Ora, noi ci troviamo in presenza di una persona che è evidente che ha dei problemi, però non è che se questa viene arrestata perché ha aggredito un poliziotto, e poi viene rilasciata perché sono decorsi i termini, si può dire "Vabbè, ha soltanto aggredito le persone con un punteruolo, ha danneggiato le macchine, ha spaccato le porte, le ha insultate, le ha molestate in tutte le maniere... però la Commissione politiche abitative dice che c'è un supplemento d'indagini in atto, quindi è legittimo che stia lì".
Non è legittimo. E sa perché non è legittimo? Perché quella persona non è assegnataria di quell'alloggio. Non essendo assegnataria di quell'alloggio, ma essendo di un suo parente, non è legittimo che stia lì. È questo il problema. Al di là del caso di specie, è questo il problema che evidenzia che c'è qualcosa che non funziona. Perché io non posso dover dipendere dalla Commissione politiche abitative, che parla di tutt'altro tranne dell'analisi di quello che succede.
Se una persona è violenta, se una persona addirittura aggredisce gli altri, non si può immaginare che si dica "Vabbè, ma stiamo facendo un supplemento, vediamo". Sarebbe come dire: "Vabbè, c'è una persona che è indagata per pedofilia, io ogni tanto gli lascio mio figlio, gli fa da babysitter, poi vediamo come andrà il caso". Non funziona così, bisogna mettere in atto delle azioni preventive.
Capisce che, se queste prese di posizione non funzionano, forse è il caso d'intervenire.
Questo caso lo conosce bene e spero che potrà prenderlo in carico, io adesso le fornirò le altre due segnalazioni, con tanto di firme e quant'altro: spero che su questo, invece che come ha detto l'Arer: "Noi mettiamo attenzione, verifichiamo, facciamo..."
Intervento fuori microfono
...No, gliel'ho già dimostrato, come nel caso di Pont-Saint-Martin, dove, a fronte di una raccolta firme, il comportamento da bolso funzionario dell'Arer è stato: "Ma siete sicuri che sia successo quello che dite?
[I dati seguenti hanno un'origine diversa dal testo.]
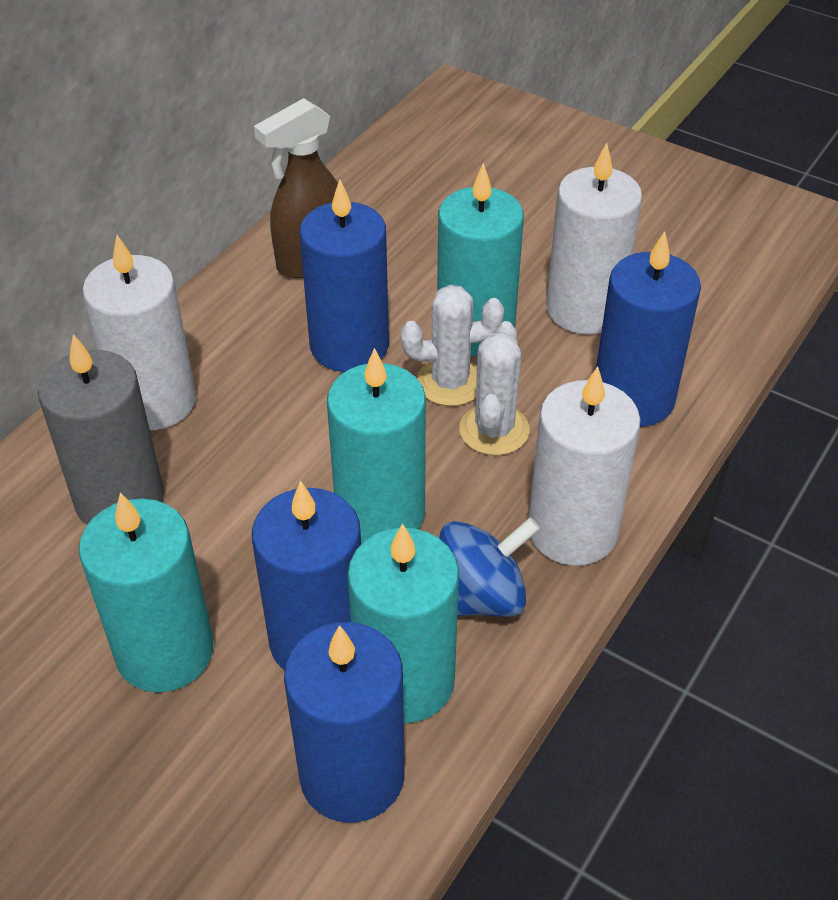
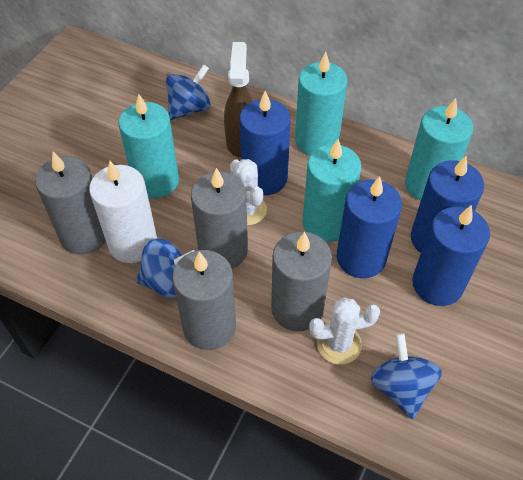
blue spinning top: 1 -> 3
grey candle: 1 -> 4
white candle: 3 -> 1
Chiediamolo al diretto interessato", il diretto interessato sicuramente dirà: "Sì, sì, sono io che faccio un sacco di casino e disturbo gli altri". No, è andato a minacciare tutti quanti e tutti quanti hanno ritirato la firma dalla loro petizione; e ad Arer è andata bene così, ha detto: "Beh, l'hanno ritirata tutti, non può essere successo niente se prima un intero condominio firma una petizione, dicendo che questa persona disturba tutti quanti, distrugge, minaccia e insulta... se tutti ritirano la firma deve essere a posto così, allora si sono chiariti".
Capisce che è un sistema che non funziona. È su questo che la esorto a intervenire, altrimenti, se noi aggiungiamo al disagio altro disagio, questa condizione non si risolverà mai, ed è invece la direzione opposta a quella che vogliamo: che questa situazione venga risolta e venga risolta radicalmente, in maniera che si colpisca uno per educare tutti gli altri.
Ti comporti male? Perdi la casa. A quel punto tutti gli altri, che magari sono in bilico, capiranno che forse è il caso di comportarsi bene e di evitare di disturbare gli altri.